Stored dataset items:

····················

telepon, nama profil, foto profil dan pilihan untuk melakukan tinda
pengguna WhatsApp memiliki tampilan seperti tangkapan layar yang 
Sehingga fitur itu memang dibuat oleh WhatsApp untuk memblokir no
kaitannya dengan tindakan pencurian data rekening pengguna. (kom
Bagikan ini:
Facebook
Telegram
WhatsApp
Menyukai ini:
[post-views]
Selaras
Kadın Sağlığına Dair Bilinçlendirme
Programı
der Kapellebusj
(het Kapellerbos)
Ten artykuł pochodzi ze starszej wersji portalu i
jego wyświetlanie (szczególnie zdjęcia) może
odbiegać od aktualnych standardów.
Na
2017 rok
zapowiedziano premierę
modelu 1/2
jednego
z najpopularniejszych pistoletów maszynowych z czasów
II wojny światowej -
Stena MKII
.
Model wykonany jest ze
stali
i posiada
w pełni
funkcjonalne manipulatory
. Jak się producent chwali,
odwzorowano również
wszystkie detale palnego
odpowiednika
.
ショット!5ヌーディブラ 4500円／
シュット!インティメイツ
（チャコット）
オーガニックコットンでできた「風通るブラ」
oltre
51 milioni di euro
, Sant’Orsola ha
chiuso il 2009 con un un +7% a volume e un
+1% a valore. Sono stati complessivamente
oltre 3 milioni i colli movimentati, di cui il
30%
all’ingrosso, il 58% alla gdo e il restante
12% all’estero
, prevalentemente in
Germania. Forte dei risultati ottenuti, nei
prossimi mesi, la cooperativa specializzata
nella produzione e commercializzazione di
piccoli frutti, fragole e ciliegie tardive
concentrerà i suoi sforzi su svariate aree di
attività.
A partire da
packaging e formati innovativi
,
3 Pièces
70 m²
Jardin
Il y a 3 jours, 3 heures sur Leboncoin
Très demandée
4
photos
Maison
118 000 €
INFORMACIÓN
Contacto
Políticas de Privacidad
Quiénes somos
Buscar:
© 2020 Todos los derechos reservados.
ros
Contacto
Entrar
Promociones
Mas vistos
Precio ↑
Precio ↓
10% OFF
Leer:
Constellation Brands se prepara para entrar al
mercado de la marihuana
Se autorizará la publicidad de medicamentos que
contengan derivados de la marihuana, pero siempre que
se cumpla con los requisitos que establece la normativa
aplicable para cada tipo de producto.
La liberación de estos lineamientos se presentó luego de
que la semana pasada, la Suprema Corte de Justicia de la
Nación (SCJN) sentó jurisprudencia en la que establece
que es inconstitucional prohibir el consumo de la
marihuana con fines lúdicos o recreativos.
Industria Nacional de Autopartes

····················

Problem details :: Return exactly the lines from the beginning of the data above through the one containing "nella produzione e commercializzazione di", please. Include both end lines and add nothing else.

Task response ::
telepon, nama profil, foto profil dan pilihan untuk melakukan tinda
pengguna WhatsApp memiliki tampilan seperti tangkapan layar yang 
Sehingga fitur itu memang dibuat oleh WhatsApp untuk memblokir no
kaitannya dengan tindakan pencurian data rekening pengguna. (kom
Bagikan ini:
Facebook
Telegram
WhatsApp
Menyukai ini:
[post-views]
Selaras
Kadın Sağlığına Dair Bilinçlendirme
Programı
der Kapellebusj
(het Kapellerbos)
Ten artykuł pochodzi ze starszej wersji portalu i
jego wyświetlanie (szczególnie zdjęcia) może
odbiegać od aktualnych standardów.
Na
2017 rok
zapowiedziano premierę
modelu 1/2
jednego
z najpopularniejszych pistoletów maszynowych z czasów
II wojny światowej -
Stena MKII
.
Model wykonany jest ze
stali
i posiada
w pełni
funkcjonalne manipulatory
. Jak się producent chwali,
odwzorowano również
wszystkie detale palnego
odpowiednika
.
ショット!5ヌーディブラ 4500円／
シュット!インティメイツ
（チャコット）
オーガニックコットンでできた「風通るブラ」
oltre
51 milioni di euro
, Sant’Orsola ha
chiuso il 2009 con un un +7% a volume e un
+1% a valore. Sono stati complessivamente
oltre 3 milioni i colli movimentati, di cui il
30%
all’ingrosso, il 58% alla gdo e il restante
12% all’estero
, prevalentemente in
Germania. Forte dei risultati ottenuti, nei
prossimi mesi, la cooperativa specializzata
nella produzione e commercializzazione di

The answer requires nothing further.